One of the documents of the state of the art closest to the present invention corresponds to the Chinese application CN107793228, which describes a method of preparing a controlled release fertilizer, where they use acylated chitosan with a low degree of substitution as a matrix, which is obtained by allowing caprylyl chloride to react with chitosan; then, the acylated chitosan is further modified using glutaraldehyde as a cross-linking agent, to obtain compact cross-linked modified chitosan; diatomaceous earth is modified using a titanate coupling agent; the surface of the polyvinyl alcohol is then modified using a silane coupling agent; A soft group of the silane coupling agent is allowed to generate a hydrolysis reaction with water to subsequently form an asilanol group. According to the description, this method makes it possible to improve the hydrophobicity of the matrix; the surface of the polyvinyl alcohol is further modified using the modified chitosan and the modified diatomite; the biodegradability and hydrophobicity of the matrix material are further improved.


The controlled release of agrochemicals can be an encouraging method that will solve many problems of contamination of soils and water tables. For its part, the state of the art reveals that chitosan is a valuable carrier for the controlled release of agrochemicals due to its proven biocompatibility, biodegradability, absence of toxicity and adsorption. However, the need to improve the release of the active ingredients without affecting the qualities of the same still prevails; and even more, the need to formulate delivery systems that generate effects that contribute to improving the activity of the encapsulated bioactive agent, inducing improvements in the growth and development of plants. This is because the active ingredient that is loaded into micro and nanoparticle systems can be manufactured at the time of particle preparation (incorporation) and even after particle formation (incubation). In these systems, the actives can be physically within the matrix or adsorbed on the surface. Various techniques have been developed to improve the loading efficiency of the active ingredient, but those of us involved in this technical field have identified that the efficiency depends largely on the preparation method and the physical-chemical properties of the active substance. Charging efficiency is generally maximized when the substance is incorporated during particle formation, whereas particle formation typically gives a lower degree of incorporation, that is, the degree of incorporation is also influenced by specific process parameters, such as a method of preparation, the presence of additives (for example, crosslinking agents, stabilizers, surfactants, etc.), as well as the intensity of stirring.


OBJECT OF THE INVENTION

Therefore, fertilizers are currently being generated that present a special treatment on the surface or coating with the aim that these are of controlled release. Fertilizers of this type consist mainly of encapsulating the fertilizer that allows the slow release of the active agent so that the plant can absorb, fix, and assimilate it.

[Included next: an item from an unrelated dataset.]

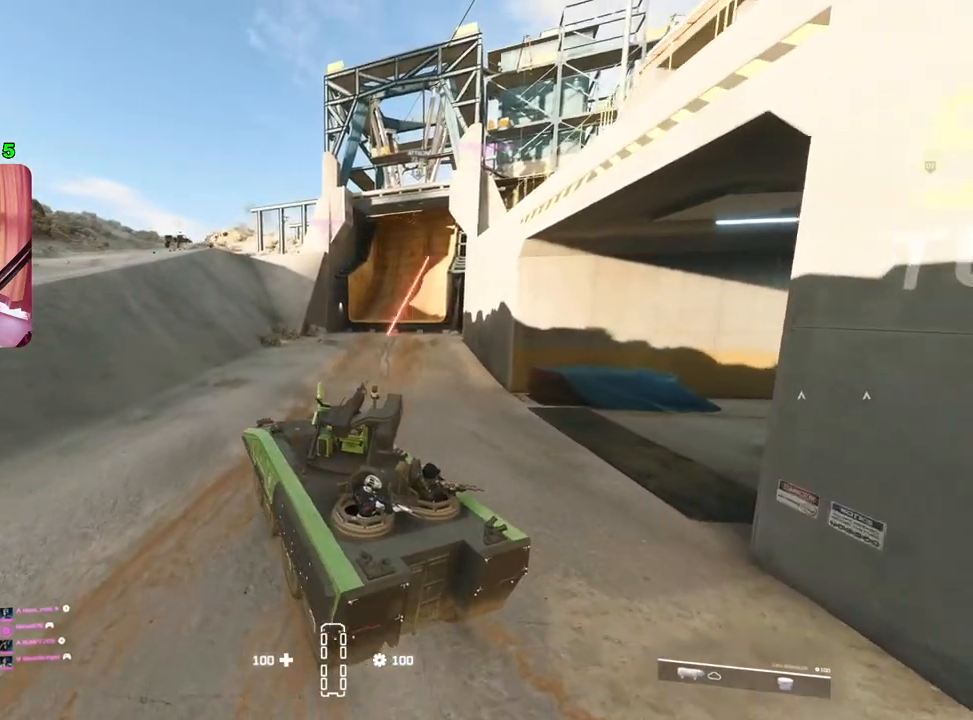
{"buttons": ["R2"], "left_stick": "center", "right_stick": "center", "events": [[433, "left_stick", "center"]]}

Therefore, in order to direct strategies towards the development of new controlled release fertilizers, the use of modified chitosan as a matrix of controlled release of the active agent is demonstrated to achieve an availability of nutrients in synchrony with the requirements of the plants, this It allows to avoid an overdose or lack of nutrients likewise, it allows to generate an effect that helps to increase the growth and development of plants, avoid contamination or toxicity in bodies of water as a consequence of an overdose of active agents that helps to comply with environmental regulations.


The production of chitosan microspheres and nanospheres loaded with an active agent through the spray drying process, allows promoting new mechanisms of controlled release of fertilizers and effects that help to improve the activity of the encapsulated bioactive agent, inducing improvements in the growth and development of plants, as a strategy to reduce their loss in agriculture, increase yields and avoid contamination in bodies of water mainly due to leaching.


The objectives of the present invention referred to above and still others not mentioned, will be evident from the description of the invention and the figures that accompany it, with illustrative and non-limiting character, and that are presented below.





BRIEF DESCRIPTION OF THE FIGURES


FIGS. 1a-1c show morphological characteristics of fertilizer micro and nanoparticles encapsulated with conventional chitosan (NMO), and modified chitosan (NM3 and M13) by means of ultrasonic treatment.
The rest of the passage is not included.